New information to better understand universe expansion
WVU Today
An important breakthrough in how we can understand dead star collisions and the expansion of the universe has been made by an international team that includes researchers with the Center for Gravitational Waves and Cosmology at West Virginia University.
They have discovered an unusual pulsar — one of deep space’s magnetized spinning neutron-star “lighthouses” that emits highly focused radio waves from its magnetic poles.
The newly discovered pulsar (known as PSR J1913+1102) is part of a binary system — which means that it is locked in a fiercely tight orbit with another neutron star. The research has been published in Nature.
“Binaries with two neutron stars orbiting each other are relatively rare, representing less than 1% the known radio pulsar population,” said Maura McLaughlin, Eberly Distinguished Professor of Physics and Astronomy and one of the study’s authors. “The neutron stars in these binaries are gradually getting closer and closer together, as they lose energy due to the emission of gravitational waves, and eventually they will merge in a cataclysmic explosion and form a black hole.”
Neutron stars are the dead stellar remnants of a supernova. They are made up of the most dense matter known –— packing hundreds of thousands of times the Earth’s mass into a sphere the size of a city.
In around half a billion years the two neutron stars will collide, releasing astonishing amounts of energy in the form of gravitational waves and light.
But the newly discovered pulsar is unusual because the masses of its two neutron stars are quite different — with one far larger than the other.

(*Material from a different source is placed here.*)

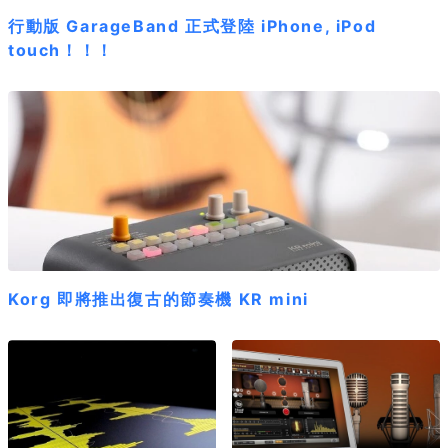
行動版 GarageBand 正式登陸 iPhone, iPod
touch！！！
Korg 即將推出復古的節奏機 KR mini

“Just a few years ago, both gravitational waves and electromagnetic light were detected from a merger of two neutron stars,” McLaughlin said. “This revolutionized our view of neutron star mergers. In order to search for more of these events, astronomers must use templates that assume some neutron star properties, and so far these templates assume that the two merging neutron stars have equal masses. However, our discovery shows that the neutron stars in one of these systems can have very unequal masses. This should be taken into account in the way these objects are searched for and also provides information on the way these binaries form.”
Also involved in the discovery was student Nihan Pol, who is slated to graduate this summer with a Ph.D. in astrophysics.
Pol served as co-lead on the population synthesis part of this discovery with Ben Perera, a former WVU student. Pol helped develop the software used for the analysis. The result of this analysis is that about one in 10 of observed mergers between two neutron stars will be from a system like J1913+1102.
“I think being at WVU, which has the largest neutron star/pulsar research group in the U.S., and maybe even the world, has been really great for my professional development,” Pol said. “It is very exciting to be involved in this kind of research where we find new and exotic systems which have implications not just for the study of stellar evolution and binary neutron star systems, but also for the relatively new field of gravitational wave astrophysics. These large, international projects afford me the opportunity to learn how to communicate and collaborate with colleagues from around the world and work together to produce amazing science.”
This asymmetric system gives scientists confidence that double neutron star mergers will provide vital clues about unsolved mysteries in astrophysics — including a more accurate determination of the expansion rate of the universe, known as the Hubble constant.
The discovery was made using the Arecibo radio telescope in Puerto Rico.
The research was led by the University of East Anglia, in collaboration with scientists at Max Planck Institute for Radio Astronomy in Bonn, the Arecibo Observatory in Puerto Rico, Columbia University, Cornell University, Franklin and Marshall College, the University of Amsterdam, McGill University, WVU, the University of British Columbia, the South African Radio Astronomy Observatory and the Netherlands Institute for Radio Astronomy (ASTRON).